* START *

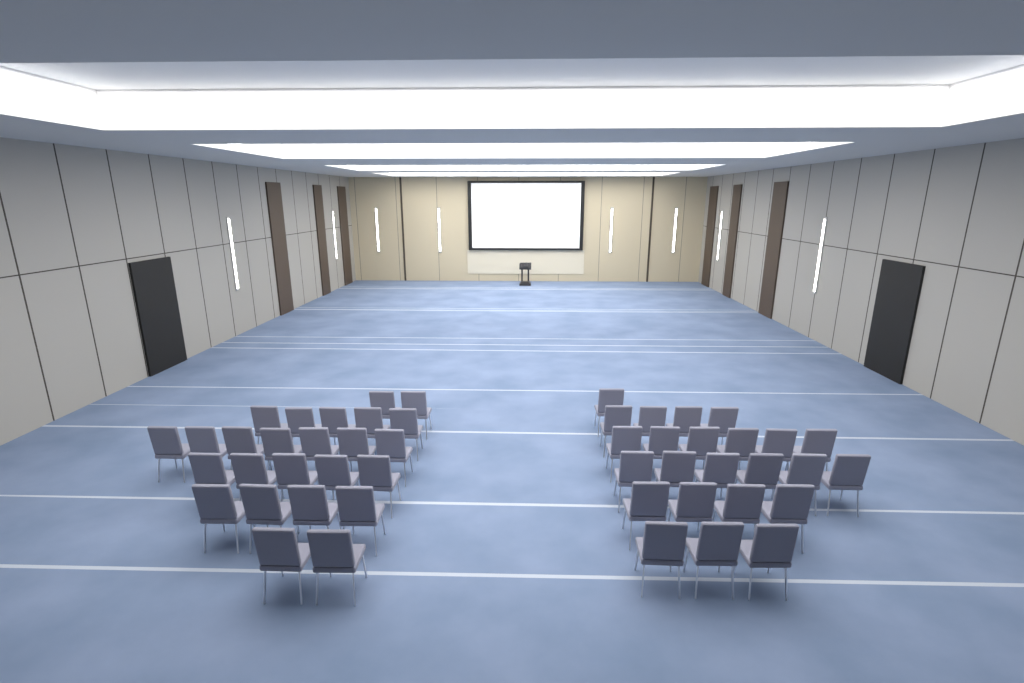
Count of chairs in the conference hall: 49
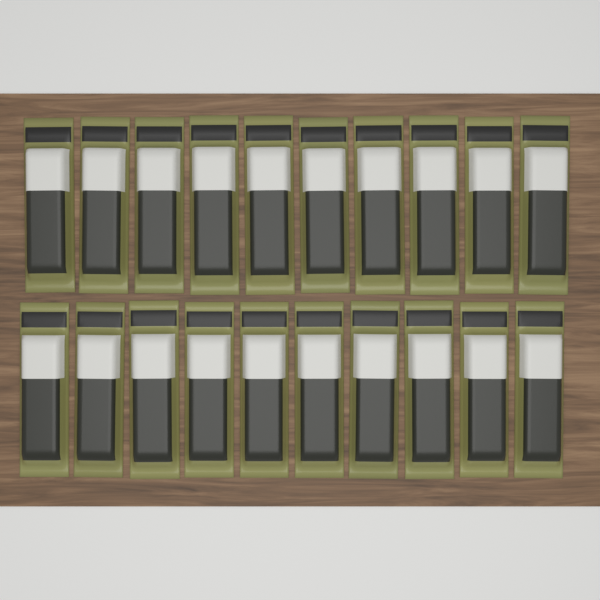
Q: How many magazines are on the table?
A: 20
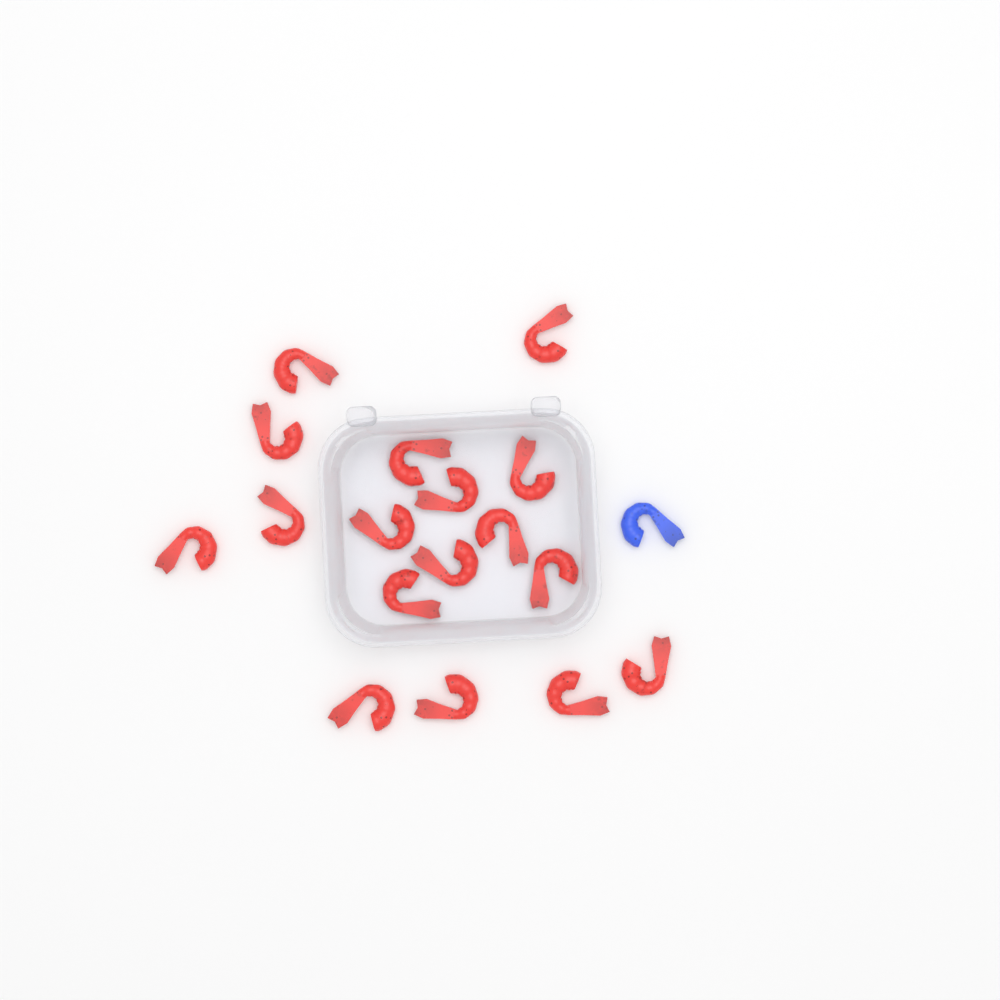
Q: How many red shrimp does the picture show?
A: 17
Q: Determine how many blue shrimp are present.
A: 1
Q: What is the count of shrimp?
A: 18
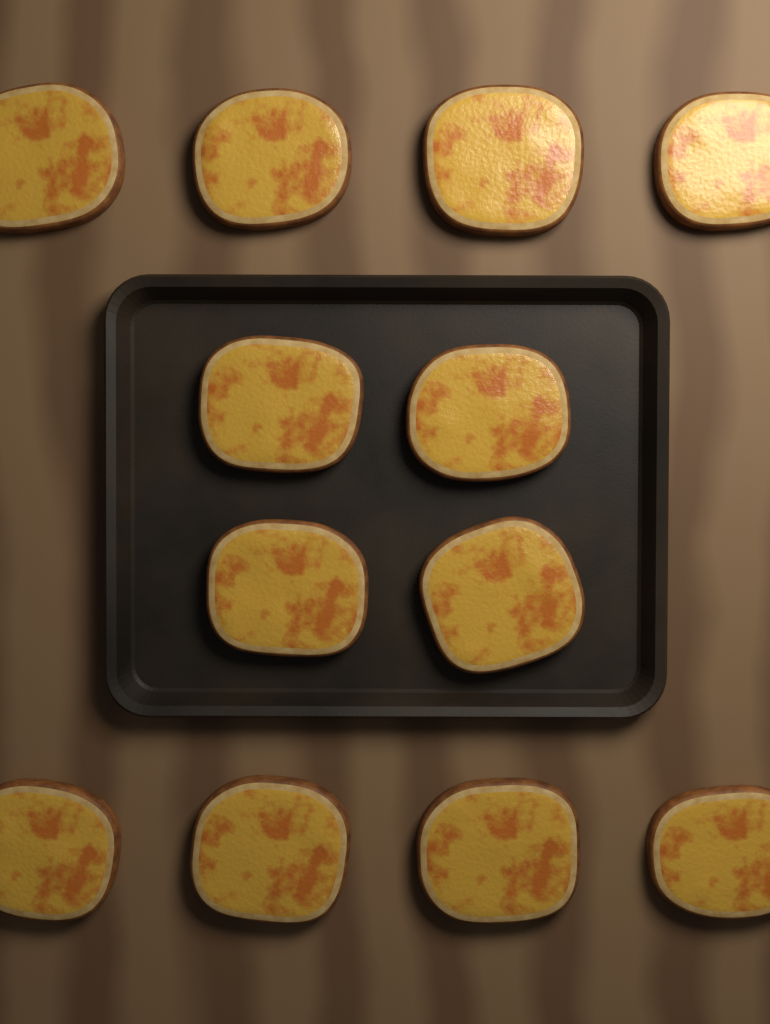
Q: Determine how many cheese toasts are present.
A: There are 12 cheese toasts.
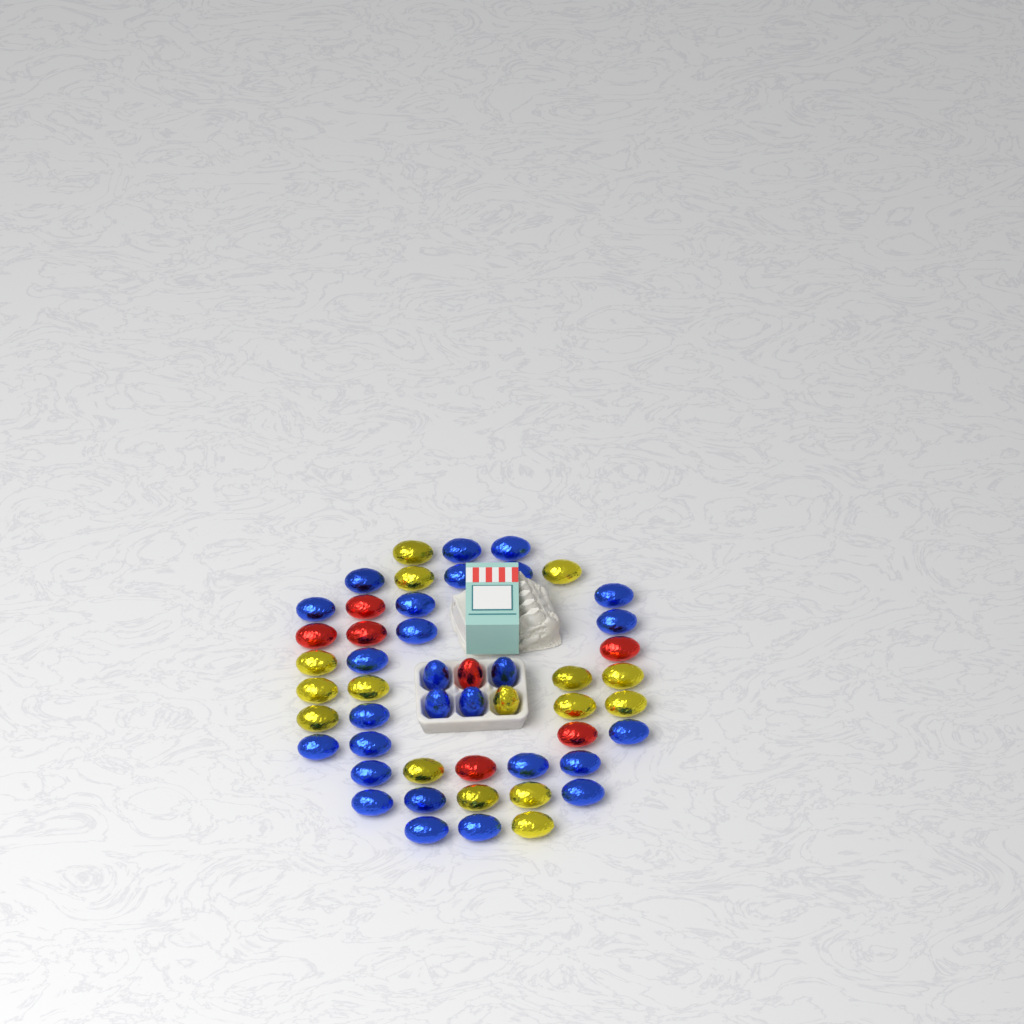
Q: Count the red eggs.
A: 7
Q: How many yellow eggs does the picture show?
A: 16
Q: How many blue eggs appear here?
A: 27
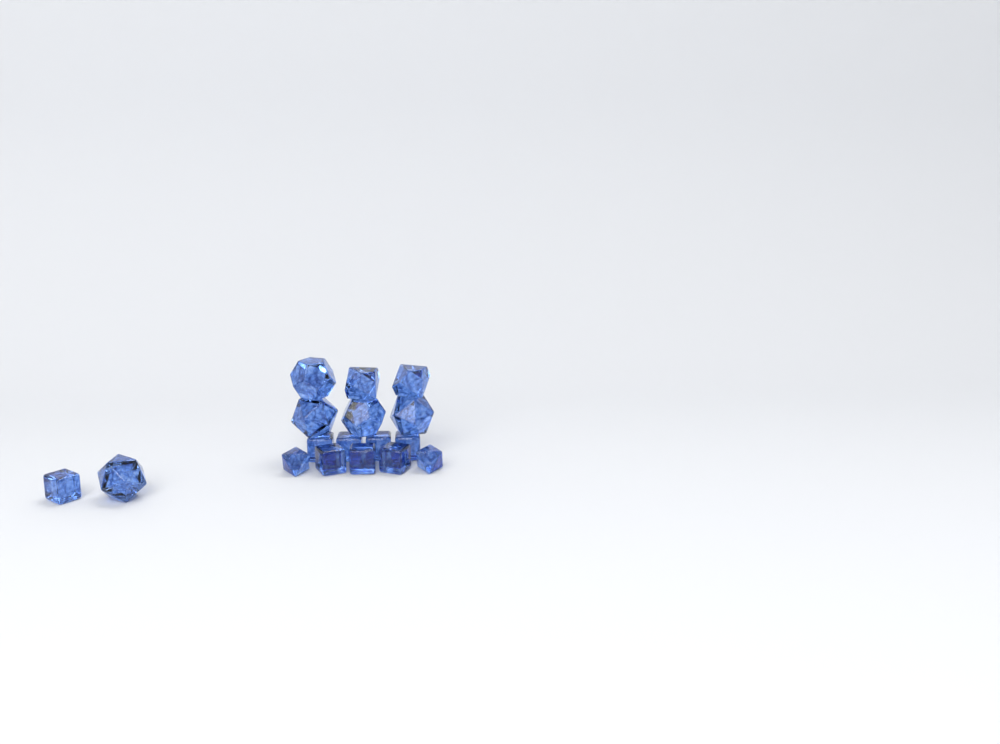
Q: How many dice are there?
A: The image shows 17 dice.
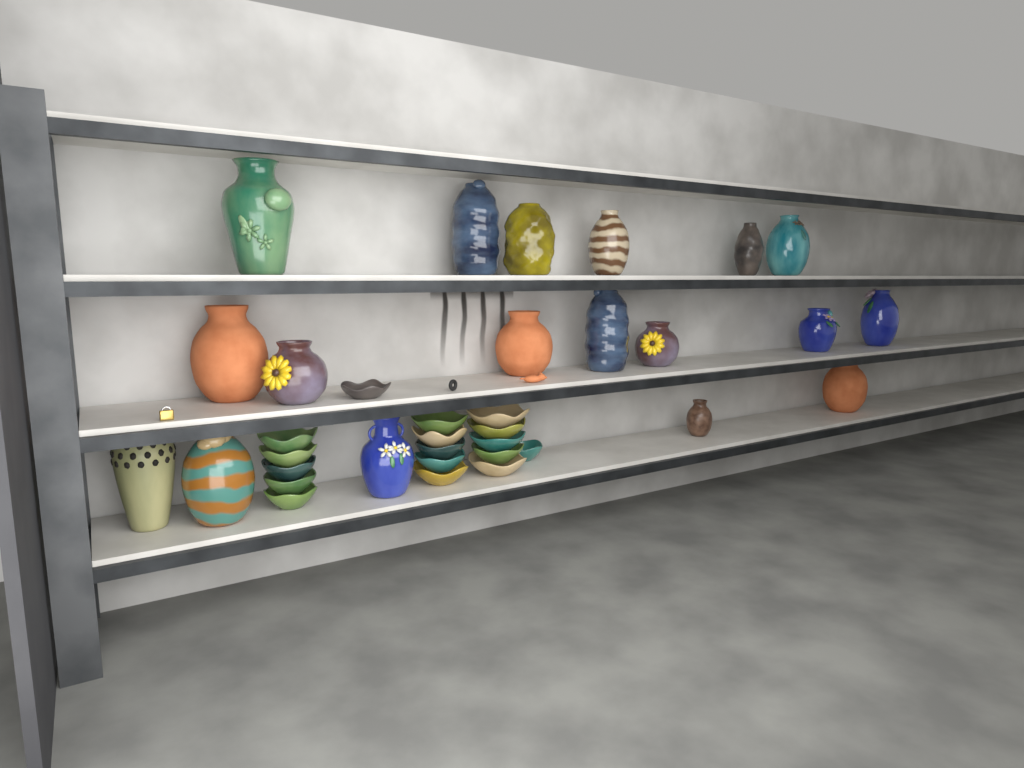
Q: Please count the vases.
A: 18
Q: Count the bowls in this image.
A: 17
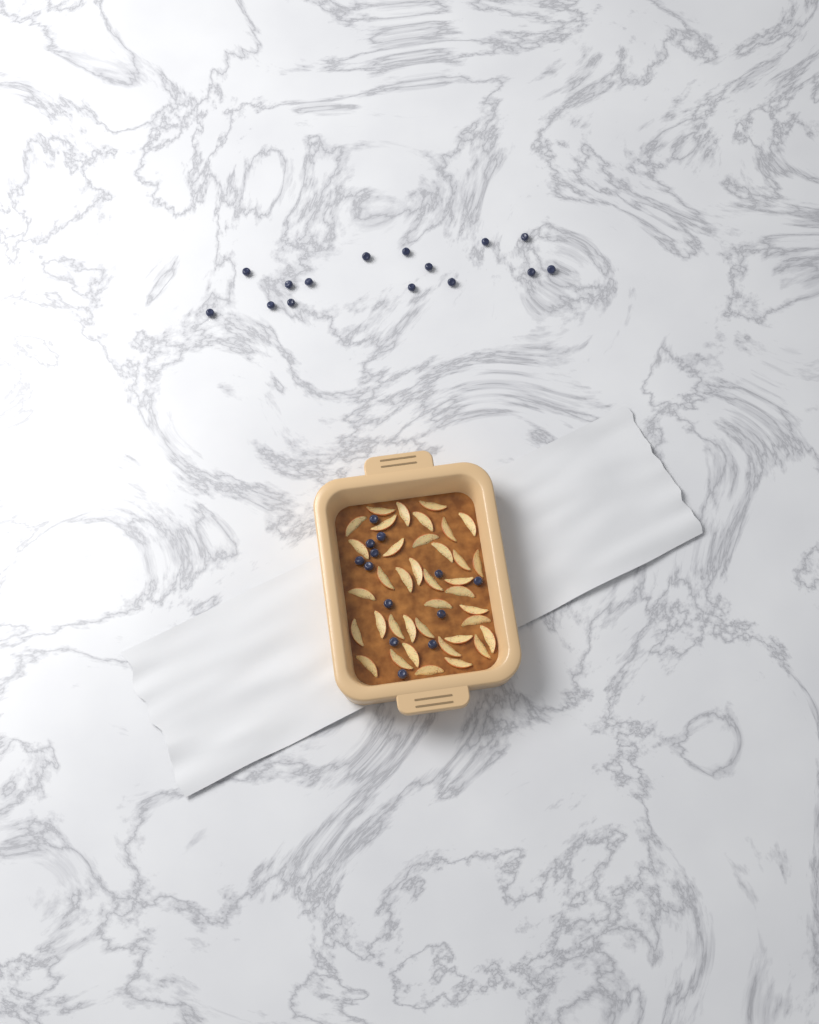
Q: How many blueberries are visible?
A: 28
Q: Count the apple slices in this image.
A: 38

* END *

Stated task: Can you copy out all of the rows above with "marbles" substituted for every "eggs", everything else unchanged and the pictures left out?

Solution to the exercise:
Count of chairs in the conference hall: 49
Q: How many magazines are on the table?
A: 20
Q: How many red shrimp does the picture show?
A: 17
Q: Determine how many blue shrimp are present.
A: 1
Q: What is the count of shrimp?
A: 18
Q: Determine how many cheese toasts are present.
A: There are 12 cheese toasts.
Q: Count the red marbles.
A: 7
Q: How many yellow marbles does the picture show?
A: 16
Q: How many blue marbles appear here?
A: 27
Q: How many dice are there?
A: The image shows 17 dice.
Q: Please count the vases.
A: 18
Q: Count the bowls in this image.
A: 17
Q: How many blueberries are visible?
A: 28
Q: Count the apple slices in this image.
A: 38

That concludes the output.